Explainable Artificial Intelligence: Academic Research and Industrial Applications in Korea



Jaesik Choi (KAIST)

Jaesik Choi is an associate professor of Graduate School of Artificial Intelligence at KAIST since September 2019. He is CEO of INEEJI founded in January 2019. He received a prime minister’s commendation in April 2019. He is also a director of the Explainable Artificial Intelligent Center established by the Ministry of Science and ICT, Republic of Korea. He had been the Rising-Star Distinguished associate professor in the School of Electrical and Computer Engineering at UNIST (Ulsan, Korea) and an affiliate researcher of the Lawrence Berkeley National Laboratory (the Berkeley Lab) until August 2019. He had been an assistant professor at UNIST from July 2013 to August 2017. He was a Computer Scientist Postdoctoral Fellow of the Computational Research Division at the Berkeley Lab. His research focuses on learning and inference with large scale, complex systems, explainable machine learning models and spatio-temporal data analysis. He received his Ph.D. in Computer Science from the University of Illinois at Urbana-Champaign (2012) and received B.S. degree in Computer Engineering from Seoul National University (2004).

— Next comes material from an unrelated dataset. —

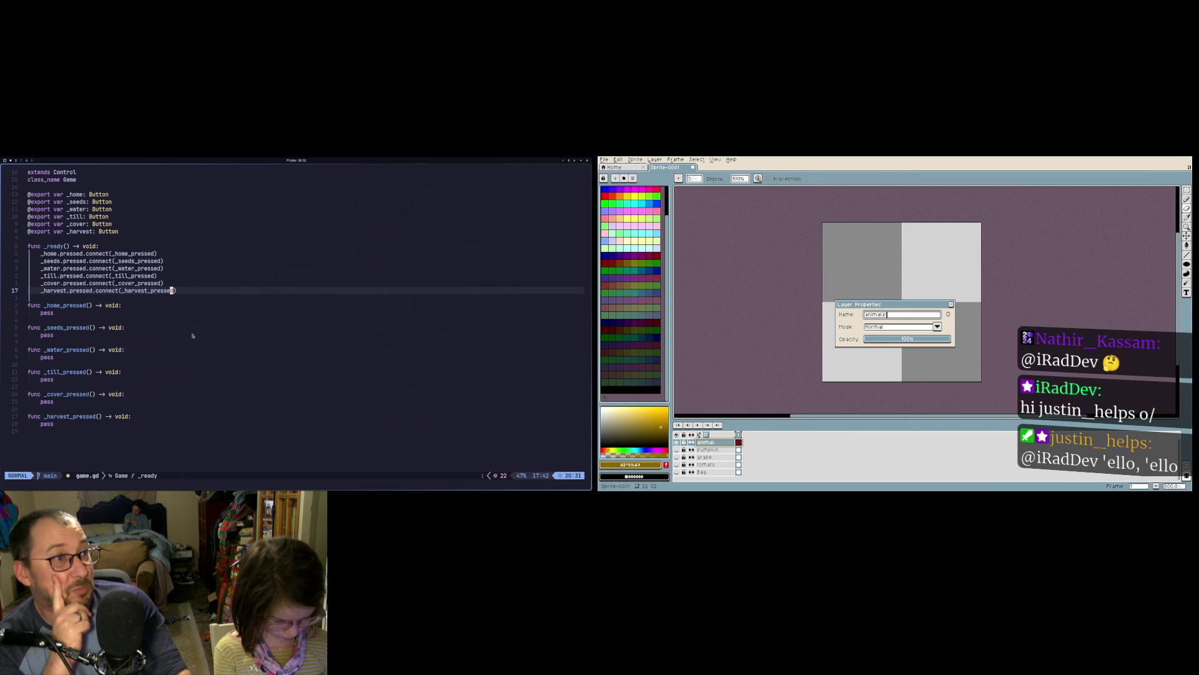
click(914, 339)
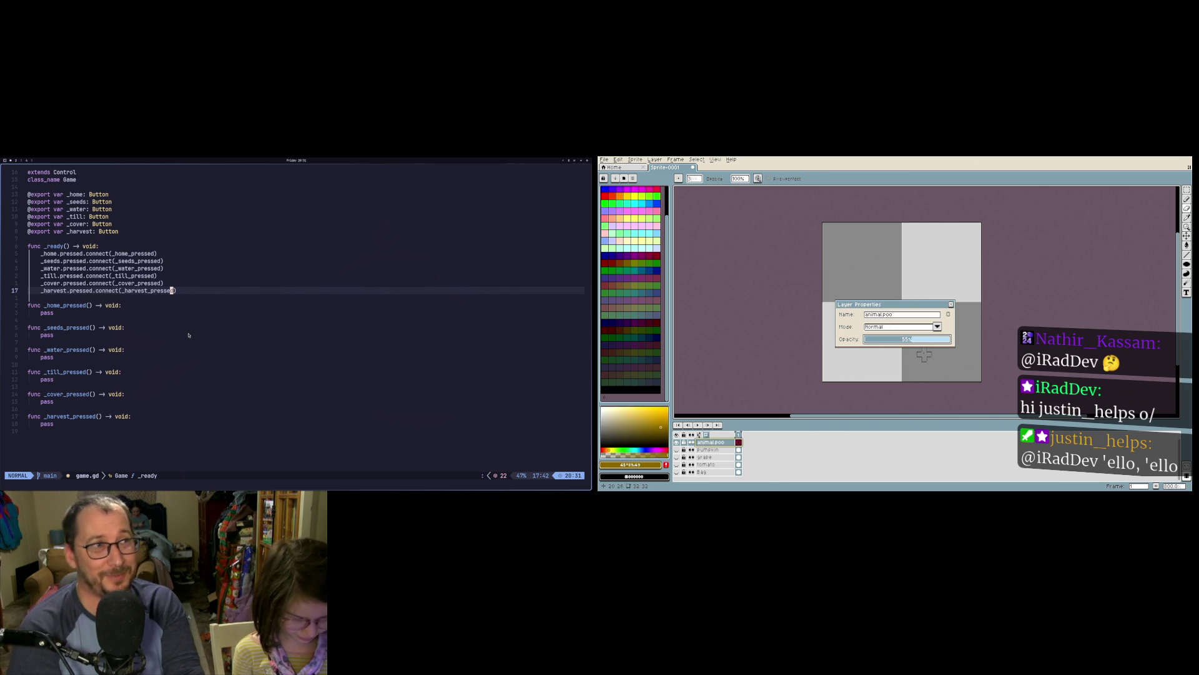
drag(919, 343, 979, 344)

Short Abstract: Explainable and interpretable machine learning models and algorithms are important topics which have received growing attention from research, application and administration. Many advanced artificial intelligence systems are often perceived as black-boxes. Many government agencies pay special attention to the topic. As an example, the EU enacted the General Data Protection Regulation (GDPR) which mandates a right to explanation from machine learning models in May 2018. In this talk, I will overview recent advances of explainable artificial intelligence and industrial applications in Korea.